Thank you all for your replies. I decided to decant and filter the solution into a storage container and another round of HCl (200ml) and H2O2 (100ml). There was a pretty good amount of grey sludge built up at the bottom. I captured that in a 4 stack of coffee filters and I am drying that out in a controlled area for later processing if needed. I didn't want to throw it away since I'm not real sure what is in it. CuCl or AgCl? I'm pretty sure it's CuCl due to the fact that I'm dealing with mixed pins. Now my coffee pot has a small amount of white-ish sludge and a couple of pinches of pin fragments. This is killing me since I'm not known for my patience.

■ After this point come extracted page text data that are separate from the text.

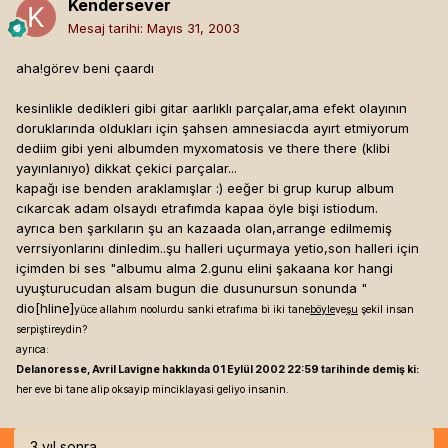
Kendersever
Mesaj tarihi:
Mayıs 31, 2003
aha!görev beni çaardı
kesinlikle dedikleri gibi gitar aarlıklı parçalar,ama efekt olayının
doruklarında oldukları için şahsen amnesiacda ayırt etmiyorum
dediim gibi yeni albumden myxomatosis ve there there (klibi
yayınlanıyo) dikkat çekici parçalar...
kapağı ise benden araklamışlar :) eeğer bi grup kurup album
cıkarcak adam olsaydı etrafımda kapaa öyle bişi istiodum.
ayrıca ben şarkıların şu an kazaada olan,arrange edilmemiş
verrsiyonlarını dinledim..şu halleri uçurmaya yetio,son halleri için
içimden bi ses "albumu alma 2.gunu elini şakaana kor hangi
uyuşturucudan alsam bugun die dusunursun sonunda "
dio[hline]
yüce allahım noolurdu sanki etrafıma bi iki tane
böyle
ve
şu
şekil insan
serpiştireydin?
ayrıca:
Delanoresse, Avril Lavigne hakkında 01 Eylül 2002 22:59 tarihinde demiş ki:
her eve bi tane alip oksayip minciklayasi geliyo insanin.
3 yıl sonra ...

The acid is doing it's job but it is just so stinkin' slow. I'll get over it though. This is all such a great learning experience. I am a firm believer in "on the job training" and this is the best way to learn. I think if I'm going to continue to process pins, I'll check out a sulphuric cell for sure.


----------



## patnor1011 (Jul 10, 2013)

g_axelsson said:


> He is running pins and all type of pins so it's not a clean nice copper chloride, there's a lot of zinc, tin and probably some iron and nickel in it as well. I would start on a new batch of copper chloride if running fingers.
> And when I read the other thread again I see that he started with nitric before switching to HCl without incinerating so there are probably some fine cemented gold powder floating around in the mix.
> 
> To not lose some gold he needs a large amount of patience, letting gold settle well before decanting, siphoning or even wicking (is it correct spelled?) off the dissolved base metals.
> ...



You are right. I guess I was just too fast.


----------